I am certainly not suggesting that helping one’s family members, friends, or neighbors is not a desirable thing. But, if the people you are helping can pay you back in any way, then your actions are meaningless in the context of the parable of the Good Samaritan. To the extent that helping people who can help you in return is a Christian value, it is just as much a Jewish value, a pagan value, a Muslim value, even an atheist value. Jesus and everyone else already knew that Jews helped Jews, Romans helped Romans, gentiles helped gentiles, and no one needed to tell a parable to illustrate that.

So, according to the words of Jesus, there are probably few greater things that one could aspire to be than a “Good Samaritan.” Doing so, however, just might be a lot tougher than you thought.


  1. Ignorant, hateful and uncivil? American's you say? Balderdash? And what... right here at Christmas... oh the horror... the HORROR! You must be watching any prime-time-network-television-programming featuring police-detached -desensitized detective work that is babysitting most of America's children while they are eating rewarmed fastfood that was quite possibly pick up by one of or the other of two the pair of parents picking the kids up from daycare late.
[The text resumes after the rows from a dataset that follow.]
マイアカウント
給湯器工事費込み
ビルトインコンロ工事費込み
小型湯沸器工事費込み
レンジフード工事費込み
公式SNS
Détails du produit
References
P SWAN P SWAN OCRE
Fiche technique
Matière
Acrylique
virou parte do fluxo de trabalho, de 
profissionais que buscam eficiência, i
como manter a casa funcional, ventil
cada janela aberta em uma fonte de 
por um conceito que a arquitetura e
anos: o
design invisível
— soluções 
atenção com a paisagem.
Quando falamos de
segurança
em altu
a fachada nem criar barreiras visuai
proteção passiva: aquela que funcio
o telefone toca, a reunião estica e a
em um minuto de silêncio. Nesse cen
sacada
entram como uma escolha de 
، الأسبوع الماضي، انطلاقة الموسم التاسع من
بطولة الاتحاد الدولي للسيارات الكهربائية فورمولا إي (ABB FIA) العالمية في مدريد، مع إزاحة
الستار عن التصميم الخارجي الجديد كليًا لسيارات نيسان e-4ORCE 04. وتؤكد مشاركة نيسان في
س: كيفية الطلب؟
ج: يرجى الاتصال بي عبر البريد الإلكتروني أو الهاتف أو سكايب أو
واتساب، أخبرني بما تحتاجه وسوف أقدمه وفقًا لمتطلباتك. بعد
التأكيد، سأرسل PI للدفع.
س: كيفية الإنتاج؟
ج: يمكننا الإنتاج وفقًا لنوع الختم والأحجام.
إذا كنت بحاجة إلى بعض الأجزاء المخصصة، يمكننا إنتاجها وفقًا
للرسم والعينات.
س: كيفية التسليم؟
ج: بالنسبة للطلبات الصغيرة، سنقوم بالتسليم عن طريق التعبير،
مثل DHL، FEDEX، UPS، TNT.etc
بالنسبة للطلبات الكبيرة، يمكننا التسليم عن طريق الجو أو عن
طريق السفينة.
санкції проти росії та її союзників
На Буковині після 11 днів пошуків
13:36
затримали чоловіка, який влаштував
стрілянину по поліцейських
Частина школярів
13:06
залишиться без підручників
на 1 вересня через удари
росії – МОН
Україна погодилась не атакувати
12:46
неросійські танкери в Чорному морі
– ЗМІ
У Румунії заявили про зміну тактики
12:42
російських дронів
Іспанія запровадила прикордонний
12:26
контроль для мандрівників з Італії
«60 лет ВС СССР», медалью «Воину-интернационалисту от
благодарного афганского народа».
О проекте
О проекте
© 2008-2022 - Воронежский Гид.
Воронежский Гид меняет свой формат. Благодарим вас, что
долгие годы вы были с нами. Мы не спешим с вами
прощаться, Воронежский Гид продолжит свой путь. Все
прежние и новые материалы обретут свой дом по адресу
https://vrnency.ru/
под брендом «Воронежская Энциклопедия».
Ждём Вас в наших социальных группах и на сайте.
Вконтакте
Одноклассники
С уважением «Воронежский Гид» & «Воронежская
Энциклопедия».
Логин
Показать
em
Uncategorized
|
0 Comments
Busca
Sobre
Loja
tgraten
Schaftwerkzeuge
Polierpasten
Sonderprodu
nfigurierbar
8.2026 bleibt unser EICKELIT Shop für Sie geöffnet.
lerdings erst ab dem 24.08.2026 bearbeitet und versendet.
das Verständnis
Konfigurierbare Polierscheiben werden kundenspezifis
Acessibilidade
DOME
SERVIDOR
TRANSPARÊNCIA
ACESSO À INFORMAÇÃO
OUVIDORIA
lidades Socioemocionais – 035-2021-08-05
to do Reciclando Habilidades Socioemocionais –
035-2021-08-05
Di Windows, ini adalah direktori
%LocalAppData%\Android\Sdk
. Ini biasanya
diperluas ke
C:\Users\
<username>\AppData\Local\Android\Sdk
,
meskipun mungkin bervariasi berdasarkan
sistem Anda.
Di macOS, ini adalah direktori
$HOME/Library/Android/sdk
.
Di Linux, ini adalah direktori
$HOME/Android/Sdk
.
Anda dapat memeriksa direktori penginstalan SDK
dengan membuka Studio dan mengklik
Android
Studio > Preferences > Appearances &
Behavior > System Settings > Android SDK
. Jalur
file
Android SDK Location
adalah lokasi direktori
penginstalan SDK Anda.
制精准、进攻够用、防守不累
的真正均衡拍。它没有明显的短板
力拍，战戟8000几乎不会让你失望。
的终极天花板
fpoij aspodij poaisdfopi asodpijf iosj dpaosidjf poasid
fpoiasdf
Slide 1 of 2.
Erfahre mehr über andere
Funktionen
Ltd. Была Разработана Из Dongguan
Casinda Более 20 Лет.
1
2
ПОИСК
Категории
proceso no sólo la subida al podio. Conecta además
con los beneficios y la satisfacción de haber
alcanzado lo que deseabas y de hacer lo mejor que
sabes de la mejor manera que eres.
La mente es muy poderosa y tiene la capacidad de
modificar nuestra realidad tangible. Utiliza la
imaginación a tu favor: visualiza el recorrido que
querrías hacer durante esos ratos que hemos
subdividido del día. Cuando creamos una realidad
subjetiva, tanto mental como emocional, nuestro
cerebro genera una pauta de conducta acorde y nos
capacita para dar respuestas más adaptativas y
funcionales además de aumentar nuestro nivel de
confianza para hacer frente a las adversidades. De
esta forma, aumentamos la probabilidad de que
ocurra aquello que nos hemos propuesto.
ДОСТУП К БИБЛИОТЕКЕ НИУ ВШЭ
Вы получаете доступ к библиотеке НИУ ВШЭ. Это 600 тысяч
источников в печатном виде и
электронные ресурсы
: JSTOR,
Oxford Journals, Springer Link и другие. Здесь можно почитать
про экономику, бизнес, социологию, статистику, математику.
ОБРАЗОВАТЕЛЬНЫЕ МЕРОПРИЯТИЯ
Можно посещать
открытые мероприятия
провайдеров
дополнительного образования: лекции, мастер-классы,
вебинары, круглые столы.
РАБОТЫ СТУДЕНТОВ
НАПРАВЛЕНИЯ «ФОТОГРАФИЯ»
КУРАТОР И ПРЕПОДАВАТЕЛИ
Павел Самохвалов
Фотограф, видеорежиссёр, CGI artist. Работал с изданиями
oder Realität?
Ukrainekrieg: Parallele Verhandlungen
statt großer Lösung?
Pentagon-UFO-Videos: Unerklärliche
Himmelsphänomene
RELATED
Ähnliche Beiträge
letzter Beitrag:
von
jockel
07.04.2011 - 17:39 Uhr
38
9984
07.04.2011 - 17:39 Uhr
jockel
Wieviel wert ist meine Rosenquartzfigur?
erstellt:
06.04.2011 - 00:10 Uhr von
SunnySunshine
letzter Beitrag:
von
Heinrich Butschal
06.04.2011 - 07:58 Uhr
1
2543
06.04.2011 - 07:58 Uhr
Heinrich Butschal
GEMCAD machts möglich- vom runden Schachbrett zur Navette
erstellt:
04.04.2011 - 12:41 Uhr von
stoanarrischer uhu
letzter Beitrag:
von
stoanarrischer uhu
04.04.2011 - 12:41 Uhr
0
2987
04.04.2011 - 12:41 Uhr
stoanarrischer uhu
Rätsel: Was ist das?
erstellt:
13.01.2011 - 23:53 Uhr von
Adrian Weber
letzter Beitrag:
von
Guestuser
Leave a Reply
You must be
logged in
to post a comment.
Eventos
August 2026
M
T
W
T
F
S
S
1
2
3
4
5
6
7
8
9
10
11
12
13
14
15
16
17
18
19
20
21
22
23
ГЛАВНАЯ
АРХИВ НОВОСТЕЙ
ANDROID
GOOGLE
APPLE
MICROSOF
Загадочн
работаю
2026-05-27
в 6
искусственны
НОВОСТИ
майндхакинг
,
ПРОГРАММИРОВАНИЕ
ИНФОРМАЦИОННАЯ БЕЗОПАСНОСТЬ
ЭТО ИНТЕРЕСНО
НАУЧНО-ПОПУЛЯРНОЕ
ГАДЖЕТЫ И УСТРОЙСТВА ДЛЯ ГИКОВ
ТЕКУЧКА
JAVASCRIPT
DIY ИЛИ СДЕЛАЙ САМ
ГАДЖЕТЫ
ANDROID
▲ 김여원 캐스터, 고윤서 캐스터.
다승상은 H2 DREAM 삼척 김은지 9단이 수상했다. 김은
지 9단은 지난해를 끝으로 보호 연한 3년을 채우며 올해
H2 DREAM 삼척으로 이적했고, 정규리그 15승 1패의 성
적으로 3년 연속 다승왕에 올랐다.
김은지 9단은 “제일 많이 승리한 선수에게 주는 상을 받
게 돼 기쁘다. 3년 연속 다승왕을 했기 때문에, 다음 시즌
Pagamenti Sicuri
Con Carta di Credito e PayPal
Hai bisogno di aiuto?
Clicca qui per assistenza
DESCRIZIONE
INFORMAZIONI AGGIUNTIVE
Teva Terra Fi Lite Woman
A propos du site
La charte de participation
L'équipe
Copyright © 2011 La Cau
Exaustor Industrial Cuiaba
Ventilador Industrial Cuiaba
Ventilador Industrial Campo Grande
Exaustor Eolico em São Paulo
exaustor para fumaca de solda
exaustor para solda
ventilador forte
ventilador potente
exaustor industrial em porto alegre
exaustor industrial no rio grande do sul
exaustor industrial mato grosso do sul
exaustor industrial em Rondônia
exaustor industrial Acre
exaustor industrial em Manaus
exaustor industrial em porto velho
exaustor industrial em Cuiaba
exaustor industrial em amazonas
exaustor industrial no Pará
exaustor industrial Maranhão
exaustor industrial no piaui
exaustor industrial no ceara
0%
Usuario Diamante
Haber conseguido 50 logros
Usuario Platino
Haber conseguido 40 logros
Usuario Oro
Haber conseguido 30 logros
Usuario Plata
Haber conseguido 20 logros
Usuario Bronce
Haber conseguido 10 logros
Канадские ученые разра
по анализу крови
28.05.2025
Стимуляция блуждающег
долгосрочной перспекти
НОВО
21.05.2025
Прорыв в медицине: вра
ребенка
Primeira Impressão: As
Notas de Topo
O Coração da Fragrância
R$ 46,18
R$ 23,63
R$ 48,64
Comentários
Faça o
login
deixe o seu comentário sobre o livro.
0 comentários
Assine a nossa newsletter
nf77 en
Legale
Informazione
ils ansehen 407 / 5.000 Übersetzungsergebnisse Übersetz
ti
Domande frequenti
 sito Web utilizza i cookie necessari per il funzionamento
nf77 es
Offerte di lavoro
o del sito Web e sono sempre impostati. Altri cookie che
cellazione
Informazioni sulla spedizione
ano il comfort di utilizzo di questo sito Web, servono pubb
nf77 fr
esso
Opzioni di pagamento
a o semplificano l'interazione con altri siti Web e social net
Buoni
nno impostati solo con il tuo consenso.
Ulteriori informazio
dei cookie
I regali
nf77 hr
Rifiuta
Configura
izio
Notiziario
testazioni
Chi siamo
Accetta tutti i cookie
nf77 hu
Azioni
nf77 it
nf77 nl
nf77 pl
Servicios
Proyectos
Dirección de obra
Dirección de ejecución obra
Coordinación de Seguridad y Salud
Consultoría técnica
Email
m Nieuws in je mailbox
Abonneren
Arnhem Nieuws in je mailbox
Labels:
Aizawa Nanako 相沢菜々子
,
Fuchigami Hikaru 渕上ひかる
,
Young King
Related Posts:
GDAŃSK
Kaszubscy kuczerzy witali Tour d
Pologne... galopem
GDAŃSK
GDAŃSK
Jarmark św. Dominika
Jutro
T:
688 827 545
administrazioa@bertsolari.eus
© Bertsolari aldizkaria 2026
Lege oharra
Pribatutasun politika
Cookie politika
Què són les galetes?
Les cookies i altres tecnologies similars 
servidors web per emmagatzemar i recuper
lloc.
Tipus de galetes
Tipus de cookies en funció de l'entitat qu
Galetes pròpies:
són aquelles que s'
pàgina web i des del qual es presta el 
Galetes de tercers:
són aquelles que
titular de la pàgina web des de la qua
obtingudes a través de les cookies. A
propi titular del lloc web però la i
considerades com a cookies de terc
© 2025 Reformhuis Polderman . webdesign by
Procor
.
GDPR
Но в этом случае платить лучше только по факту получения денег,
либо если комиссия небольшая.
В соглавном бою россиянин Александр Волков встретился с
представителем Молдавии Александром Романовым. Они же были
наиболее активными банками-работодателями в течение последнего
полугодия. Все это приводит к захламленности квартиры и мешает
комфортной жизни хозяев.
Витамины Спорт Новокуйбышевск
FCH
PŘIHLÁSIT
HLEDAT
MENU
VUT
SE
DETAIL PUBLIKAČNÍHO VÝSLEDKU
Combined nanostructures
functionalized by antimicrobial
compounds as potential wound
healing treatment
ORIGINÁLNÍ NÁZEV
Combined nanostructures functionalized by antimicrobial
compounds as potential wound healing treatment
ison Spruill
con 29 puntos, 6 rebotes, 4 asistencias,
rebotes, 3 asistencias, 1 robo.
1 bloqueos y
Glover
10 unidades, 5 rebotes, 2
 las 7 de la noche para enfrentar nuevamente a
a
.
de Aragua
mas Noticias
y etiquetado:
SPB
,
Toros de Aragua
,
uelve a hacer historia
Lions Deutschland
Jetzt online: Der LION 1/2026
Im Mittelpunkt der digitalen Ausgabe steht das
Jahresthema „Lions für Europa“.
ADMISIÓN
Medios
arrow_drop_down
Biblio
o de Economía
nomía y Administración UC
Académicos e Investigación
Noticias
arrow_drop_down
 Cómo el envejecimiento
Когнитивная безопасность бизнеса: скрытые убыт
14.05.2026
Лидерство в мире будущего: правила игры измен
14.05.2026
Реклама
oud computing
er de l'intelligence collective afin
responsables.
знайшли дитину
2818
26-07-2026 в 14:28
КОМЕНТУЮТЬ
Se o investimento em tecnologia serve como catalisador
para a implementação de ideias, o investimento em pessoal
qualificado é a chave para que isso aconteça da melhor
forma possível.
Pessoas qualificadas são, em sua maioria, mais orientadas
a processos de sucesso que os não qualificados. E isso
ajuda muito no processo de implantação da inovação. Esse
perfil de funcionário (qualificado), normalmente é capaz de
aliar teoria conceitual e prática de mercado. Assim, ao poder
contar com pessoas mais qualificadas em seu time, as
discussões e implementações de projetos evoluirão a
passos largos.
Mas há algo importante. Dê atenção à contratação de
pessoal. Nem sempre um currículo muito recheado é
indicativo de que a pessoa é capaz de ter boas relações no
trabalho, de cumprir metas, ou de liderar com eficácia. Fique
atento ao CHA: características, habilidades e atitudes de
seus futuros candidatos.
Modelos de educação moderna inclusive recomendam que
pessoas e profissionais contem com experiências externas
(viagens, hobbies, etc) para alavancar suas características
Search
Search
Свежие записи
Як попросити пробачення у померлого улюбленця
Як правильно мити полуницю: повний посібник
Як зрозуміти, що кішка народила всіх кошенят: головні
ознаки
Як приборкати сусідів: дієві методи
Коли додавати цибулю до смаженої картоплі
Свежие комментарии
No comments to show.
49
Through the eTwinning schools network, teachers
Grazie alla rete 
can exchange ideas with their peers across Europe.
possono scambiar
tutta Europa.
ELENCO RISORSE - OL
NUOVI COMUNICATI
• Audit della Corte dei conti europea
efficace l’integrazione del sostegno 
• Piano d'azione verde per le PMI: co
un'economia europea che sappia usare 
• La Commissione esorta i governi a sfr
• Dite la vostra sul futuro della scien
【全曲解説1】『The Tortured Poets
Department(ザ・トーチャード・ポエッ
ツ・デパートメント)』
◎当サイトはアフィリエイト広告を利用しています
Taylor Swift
Both parents forced to work extra hours because of the brutal economy who don't have time to cook and barely have time to get the kids fed, get homework done, so a meal infront of the TV brainwashed with brutality like the senseless, mindless carnage that you can watch on primetime or the six or ten o'clock news or most video games. And, please don't even get me started about the single parent homes raising children with or without daycare. Its all the same brain-junk food for our children today. A "Good Samaritan" in its ugliest imaginative and nightmarish carnation woud be Mr. Rogers comparatively to the monsters these cesspools of writers come up with to seduce advertising dollars from network to network. Its no wonder that zombie movies are so popular right now between cable and digital tv and anti-depressants and the economy--WELCOME TO AMERICA!

    Even if Jesus had had a way to explain this day and age so colorfully and descriptively and have it recorded in the Bible until present day... I'm reasonably certain that the early churches would have taken the liberty of editing most of it out for our own good... And "Good Samaritan" is about what we would have left. If you can aspire to be a GOOD SAMARITAN you must totally rock!

  2. It's funny but I've been thinking about this biblical story for a bit of time now and to see you post about it seems uncanny. Thanks for putting into words what I have been pondering.

  3. If the Samaritan had really been good he would have ignored the stranger by the side of the road and instead gone to teh government (the King) and forced him to raise taxes on the rich to pay the hospital bill for the guy hurt on the side of the road. But instead he took care of the guy himseld, not letting the government do its job. People like that who are opposed to the government could cause a breakdown of society. His duty as a citizen was to force the Priest and Levite or Pharisee to pay for the strangers care. Also he needed to insure that the Doctors who would care for the strange made at least 10 times what the average worker of the day earned. this way he would create a fair and equitable society.
    We all know that the only reason tht someone could be against full government control of the healthcare system is because they are ultra right wing, racist Neo-nazis. So this Samaritan must have been a racist right wing Neo Nazi to even use his personal beliefs and wealth to help others without looking to the govenment.
    We need to continue to keep people like this from ruining America. How dare they take personal responsibility to help others without involving the government and taking money from the people who have more than they do.